The cooling of the labor market is evidenced by the fact that while the Household Survey showed an increase of 168,000 – included in that number was an increase of 264,000 people working part-time for economic reasons – a growing number of employees are being furloughed to part-time. Full-time employment declined 438,000 in August and is down 0.76% year-over-year. Multiple job holders now comprise 5.3% of the workforce, which is the highest level since April 2009.
Earlier in August, the Quarterly Census of Employment and Wages (QCEW) showed that nonfarm payrolls over the year from April 2023 to March 2024 were revised lower by 818,000, a reduction of 28% in the level of job creation. That was an average of 68,000 fewer nonfarm employees per month than originally reported.

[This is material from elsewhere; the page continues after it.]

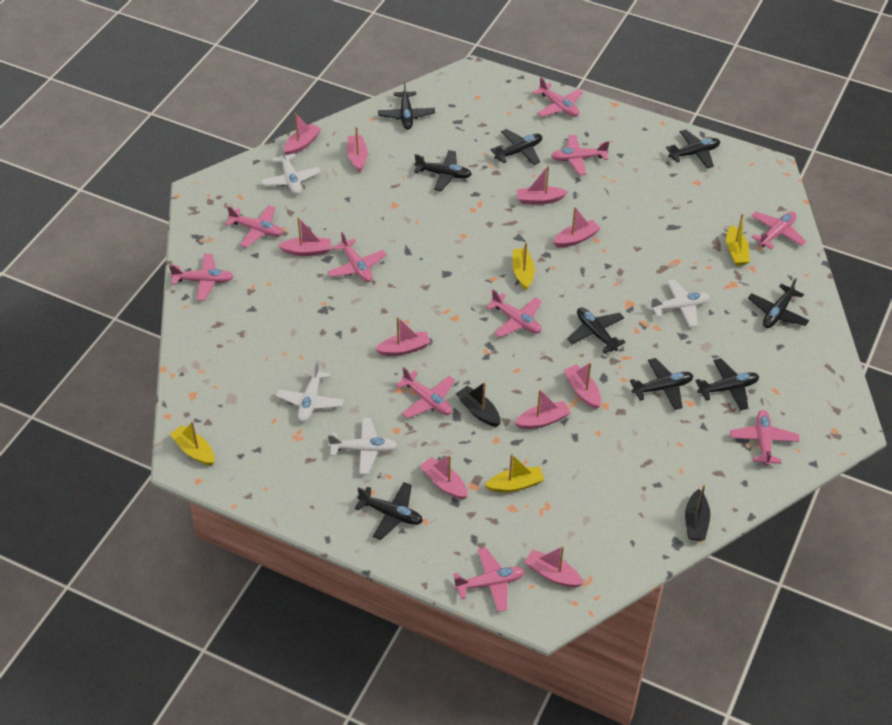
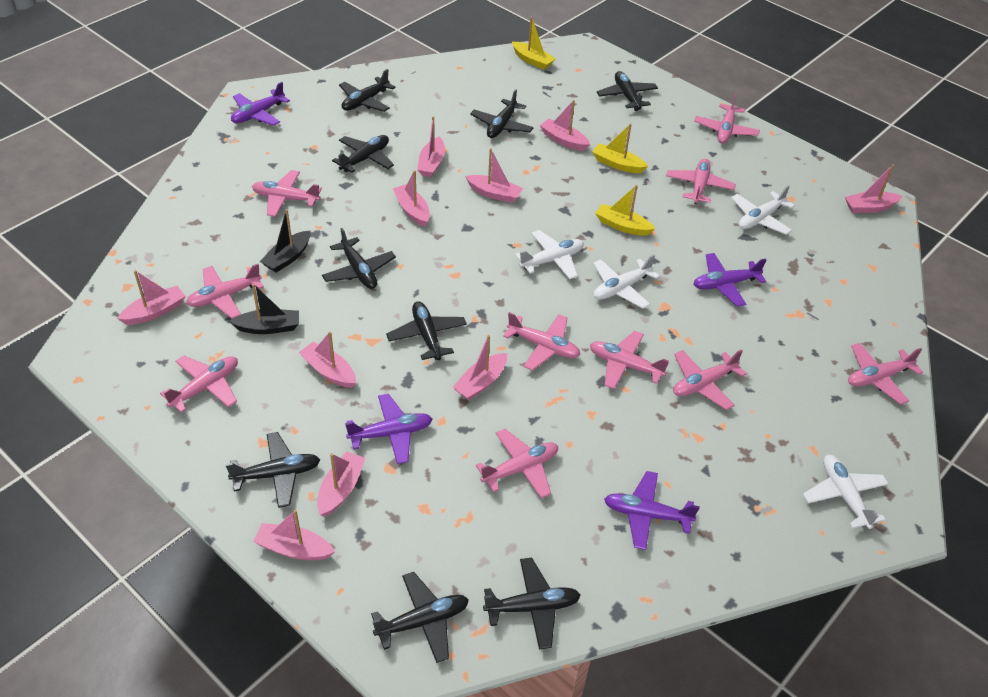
purple plane: 0 -> 4
yellow boat: 4 -> 3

The JOLTS (Job Openings and Labor Turnover) report for July showed that job openings declined by 237,000 to the lowest level since January 2021. The ratio of job openings to unemployed has now fallen to 1.07, lower than seen throughout 2019. Meanwhile, the Challenger report for August showed that layoffs were the most for any August since 2020, and hiring announcements were down to the lowest level for any August since 2004 (the inception of that data set).
The Fed & Interest Rates
Although there was no Federal Open Market Committee (FOMC) meeting in August, Chair Powell delivered a speech at the Jackson Hole, Wyoming gathering of bankers clearly laying out that the time for interest rate cuts has arrived. While the pace of interest rate cuts will be determined by developments in the labor market, Powell stated that his confidence that inflation is sustainably moving toward the Fed’s 2.0% target has improved. Consequently, the balance of risks to the Fed’s two mandates (price stability and maximum employment) has changed with upside risks to unemployment being greater than upside risks to inflationary pressures. The Fed is concerned that the cooling labor market will weigh on spending growth and economic strength going forward.

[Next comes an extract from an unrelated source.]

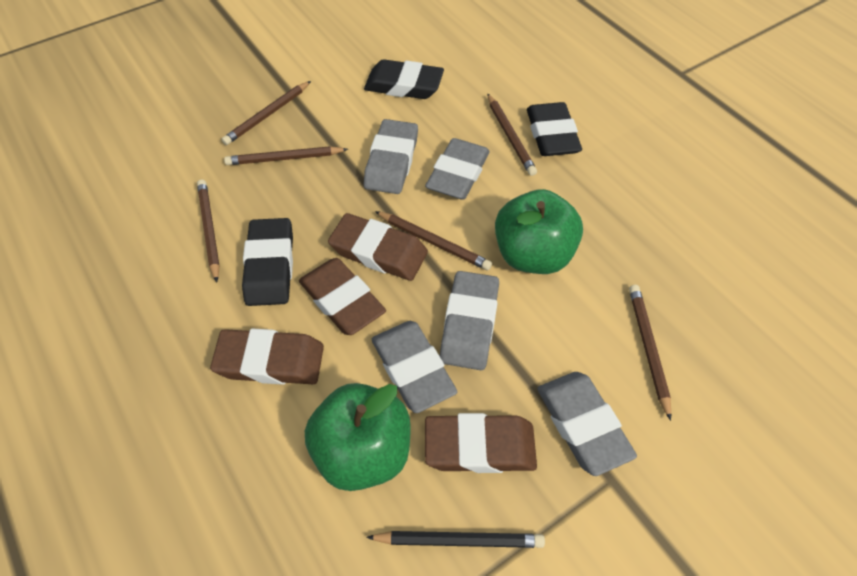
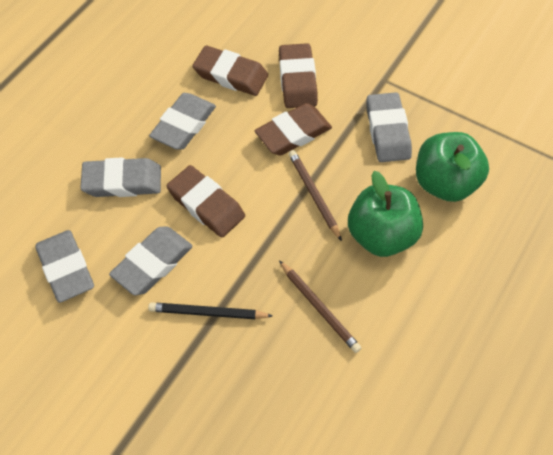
black eraser: 3 -> 0
brown pencil: 6 -> 2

Powell’s concerns were supported by the latest readings from the September 4 edition of the Fed’s Beige Book which stated that economic activity in nine of the 12 Federal Reserve districts was either stagnating or contracting. That’s up from five out of the 12 in the previous Beige Book published six weeks ago.
Markets are pricing in a total of four interest rate cuts over the coming three FOMC meetings (September 18, November 7 and December 18). Interest rates have fallen across the yield curve since the end of July with the 10-year Treasury down 40 basis points to 3.73%, and as of Friday, September 6, the 10-year/2-year portion of the curve has returned to a normal position with the 10-year yielding more than the 2-year. This portion of the curve had been inverted since July 2022.